The transaction is taking longer than it should; the former rider, slicked back brown hair, 35, blue sweater, jeans, cigarette dangling from his lips, is counting singles like a parolee given an allowance for a strip club.

A bus is behind the cab, waiting to hit 27th but blocked from doing so. The bus is blocking the whole of the southbound lanes on Park, every motorist treated to a huge bus ad about a Lincoln exhibit at the New York Historical Society that says “The Most Beloved Leader That New York Ever Hated.” The bus driver is not happy.

Still, the transaction goes on. The former rider is gesturing to the irate bus driver behind them, and more traffic behind the bus. His movements say, let’s settle the f*** up, a**hole!

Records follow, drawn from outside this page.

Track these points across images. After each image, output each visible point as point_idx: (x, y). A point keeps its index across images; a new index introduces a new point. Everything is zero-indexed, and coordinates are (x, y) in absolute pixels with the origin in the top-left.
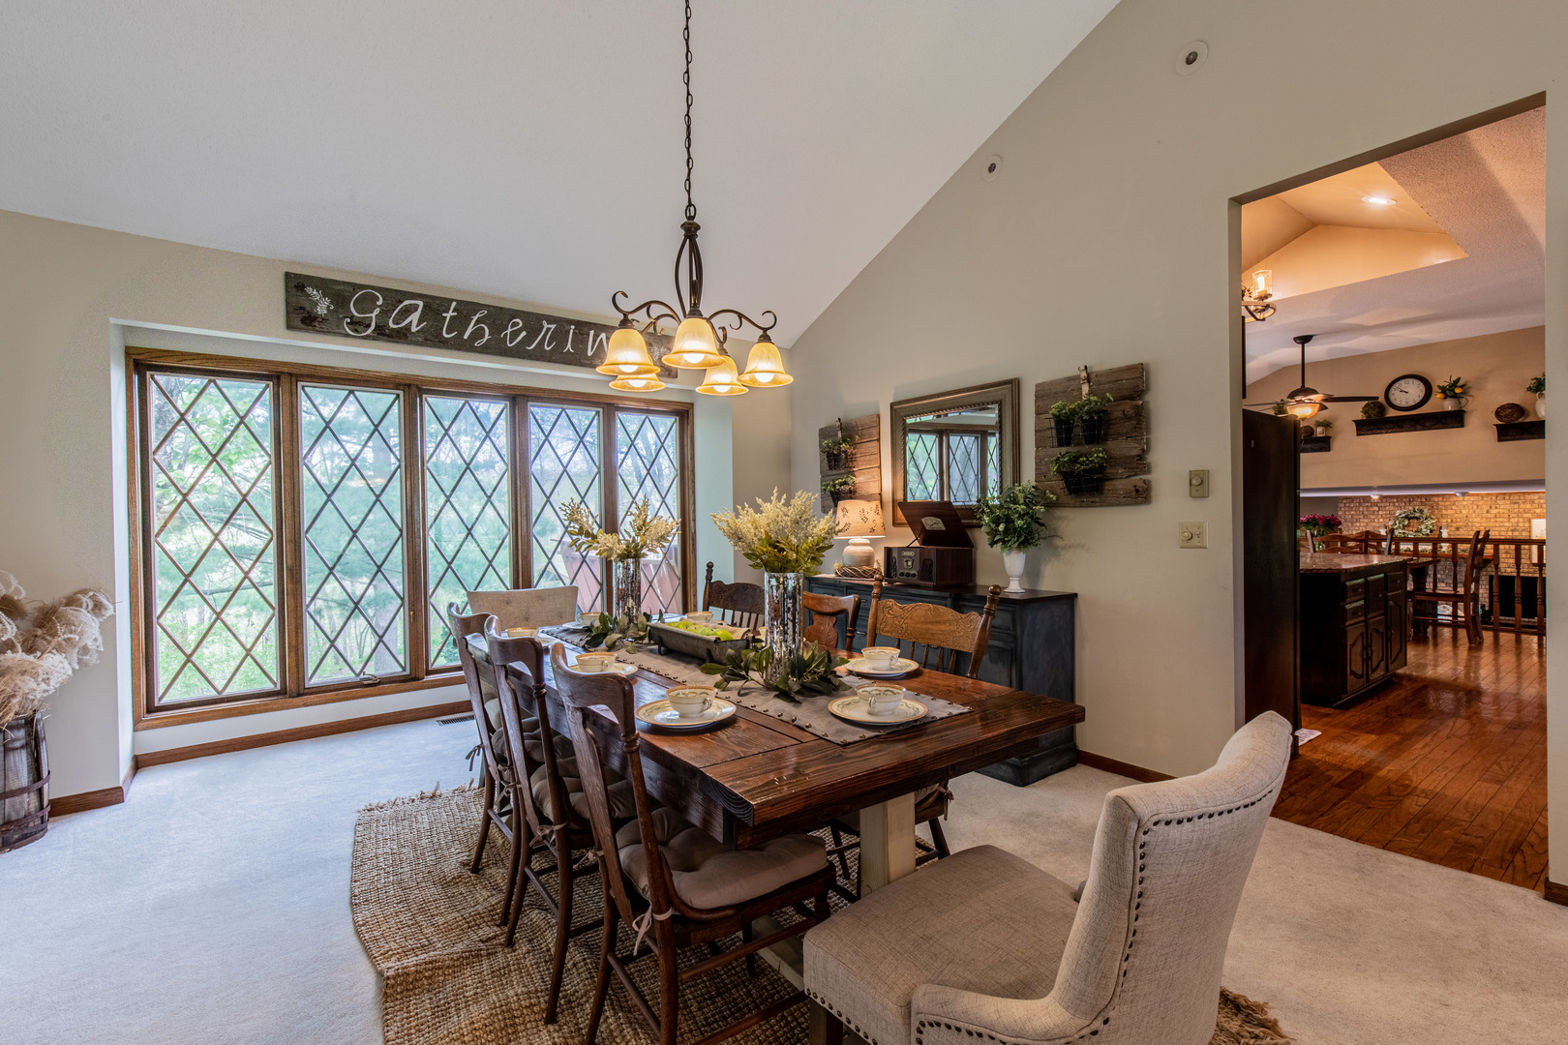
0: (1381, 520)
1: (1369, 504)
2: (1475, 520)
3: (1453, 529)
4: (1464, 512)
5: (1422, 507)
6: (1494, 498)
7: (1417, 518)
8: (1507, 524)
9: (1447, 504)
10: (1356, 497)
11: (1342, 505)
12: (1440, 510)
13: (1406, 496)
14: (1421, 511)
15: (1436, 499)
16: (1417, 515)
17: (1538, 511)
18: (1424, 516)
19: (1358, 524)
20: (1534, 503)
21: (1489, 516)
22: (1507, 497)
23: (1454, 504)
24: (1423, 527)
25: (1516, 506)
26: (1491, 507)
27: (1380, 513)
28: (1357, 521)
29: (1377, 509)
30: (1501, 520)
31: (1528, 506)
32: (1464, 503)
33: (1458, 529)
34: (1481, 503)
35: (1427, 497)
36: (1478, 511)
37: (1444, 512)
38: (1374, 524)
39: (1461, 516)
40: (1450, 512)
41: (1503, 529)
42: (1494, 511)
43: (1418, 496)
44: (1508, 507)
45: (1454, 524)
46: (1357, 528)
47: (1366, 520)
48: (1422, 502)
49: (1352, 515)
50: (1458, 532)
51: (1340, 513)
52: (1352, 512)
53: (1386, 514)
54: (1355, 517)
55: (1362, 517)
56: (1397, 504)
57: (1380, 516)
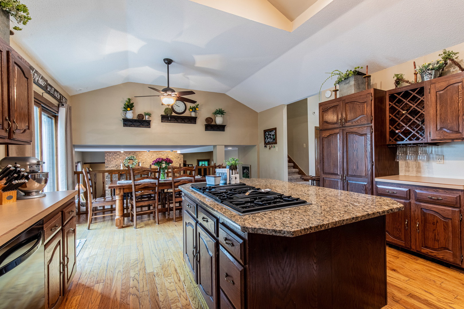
0: (120, 160)
1: (116, 155)
2: (148, 160)
4: (145, 157)
5: (133, 156)
6: (152, 153)
7: (132, 159)
9: (140, 154)
10: (112, 152)
11: (106, 155)
12: (138, 157)
13: (128, 152)
14: (134, 157)
15: (137, 153)
16: (133, 158)
18: (134, 159)
19: (112, 162)
23: (142, 155)
24: (134, 162)
27: (120, 158)
28: (112, 161)
29: (119, 156)
32: (145, 154)
33: (143, 163)
34: (149, 154)
35: (135, 152)
37: (140, 157)
38: (118, 162)
39: (144, 158)
40: (141, 157)
42: (153, 157)
43: (132, 152)
44: (156, 155)
45: (142, 161)
46: (112, 164)
47: (115, 161)
48: (133, 154)
49: (110, 159)
50: (144, 164)
51: (106, 158)
52: (110, 158)
53: (122, 158)
54: (112, 159)
55: (114, 159)
56: (125, 155)
57: (120, 159)
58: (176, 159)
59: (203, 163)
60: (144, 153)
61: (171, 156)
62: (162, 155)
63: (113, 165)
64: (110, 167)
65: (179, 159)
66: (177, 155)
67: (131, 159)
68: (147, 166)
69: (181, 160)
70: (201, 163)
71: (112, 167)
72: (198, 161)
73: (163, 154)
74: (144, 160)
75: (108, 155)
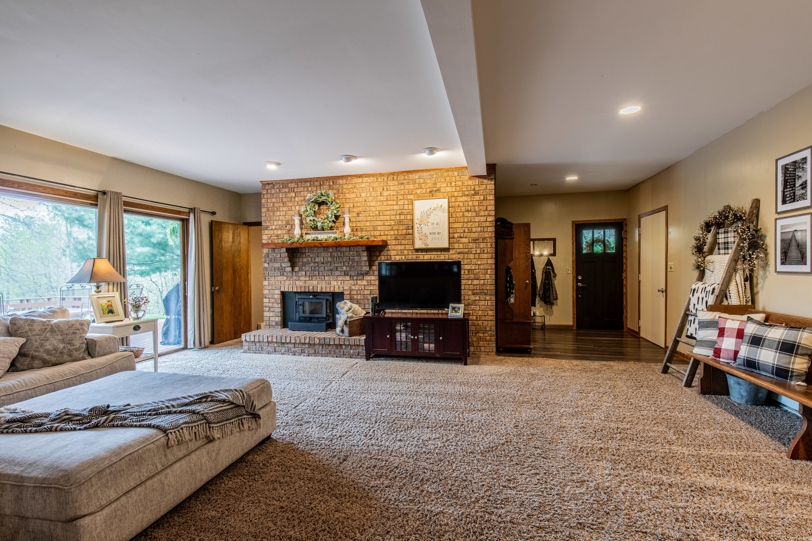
1: (287, 190)
2: (372, 204)
3: (355, 214)
4: (363, 195)
5: (329, 191)
6: (386, 178)
7: (325, 203)
8: (395, 207)
9: (350, 186)
12: (344, 194)
14: (328, 195)
15: (341, 181)
16: (326, 199)
17: (418, 191)
18: (330, 200)
19: (280, 214)
20: (415, 183)
21: (382, 198)
22: (395, 178)
25: (402, 186)
26: (383, 189)
27: (297, 199)
28: (278, 209)
30: (391, 202)
31: (411, 187)
32: (363, 185)
33: (358, 214)
34: (376, 185)
35: (334, 179)
36: (373, 194)
37: (348, 196)
39: (360, 199)
40: (353, 196)
41: (393, 212)
42: (386, 193)
43: (327, 179)
44: (396, 188)
45: (355, 210)
46: (277, 218)
47: (285, 209)
48: (330, 185)
49: (273, 203)
50: (358, 219)
51: (263, 201)
52: (274, 200)
53: (302, 201)
54: (276, 205)
55: (281, 205)
56: (310, 189)
57: (296, 204)
58: (465, 199)
59: (598, 234)
60: (360, 180)
61: (448, 189)
62: (417, 185)
63: (280, 223)
64: (274, 227)
65: (477, 197)
66: (470, 183)
67: (320, 200)
68: (368, 224)
69: (485, 203)
70: (587, 235)
71: (278, 227)
72: (579, 228)
73: (422, 181)
74: (359, 205)
75: (269, 191)
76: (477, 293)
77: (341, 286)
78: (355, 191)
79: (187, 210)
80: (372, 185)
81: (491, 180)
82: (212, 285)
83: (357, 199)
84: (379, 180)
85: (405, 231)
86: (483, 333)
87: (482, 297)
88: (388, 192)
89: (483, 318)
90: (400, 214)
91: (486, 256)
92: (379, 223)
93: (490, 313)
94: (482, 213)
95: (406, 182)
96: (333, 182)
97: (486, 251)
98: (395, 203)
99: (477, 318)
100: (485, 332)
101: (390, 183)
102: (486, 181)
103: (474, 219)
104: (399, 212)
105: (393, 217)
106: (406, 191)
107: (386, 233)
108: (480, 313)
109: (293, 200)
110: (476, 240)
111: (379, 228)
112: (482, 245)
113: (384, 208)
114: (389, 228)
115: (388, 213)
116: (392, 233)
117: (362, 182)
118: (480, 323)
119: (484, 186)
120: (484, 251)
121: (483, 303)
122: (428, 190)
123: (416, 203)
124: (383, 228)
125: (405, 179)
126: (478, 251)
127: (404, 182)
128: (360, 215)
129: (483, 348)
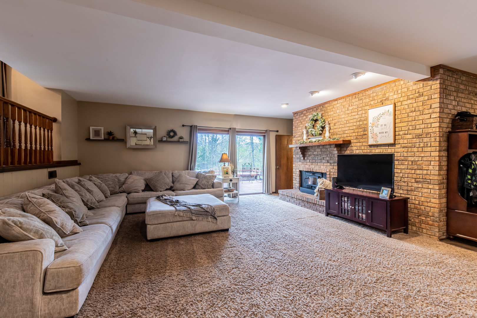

Cigarette Man and the driver are feuding over the cost. Cigarette Man gestures again to the mounting traffic and escalating horn noise and says, “You’re the reason for all this!”

Finally, they settle up. Cigarette Man is furious. He slips the singles into his wallet and scoots through the narrow passageway between the cab’s rear bumper and the bus behind it. The cigarette dangles from his lips as his eyes shoot daggers.

You can see where this is going. As they say in the theater, if you’re showing the audience a gun in the first act, you have to use the damn thing in the third act. Indeed, Cigarette Man removes the cigarette from his lips and flicks it at the driver. The butt rolls around on the cab’s hood and stays, like a punt spinning to a stop on the 1 yard line.

Against all logic, the cabbie remains parked, long line of traffic behind him, because of him. 

The bus driver has had enough and climbs down. He’s a solid black man of about 45, looks a bit like Cedric the Entertainer.

He goes over to the cabbie’s window.

“Fuck the way!!!” he yells, a bizarre shorthand for “Get the fuck out of the way!”

“Fuck the way!” he repeats, then climbs back into his rig.

Finally, the cabbie does indeed fuck the way, and New York gets moving again.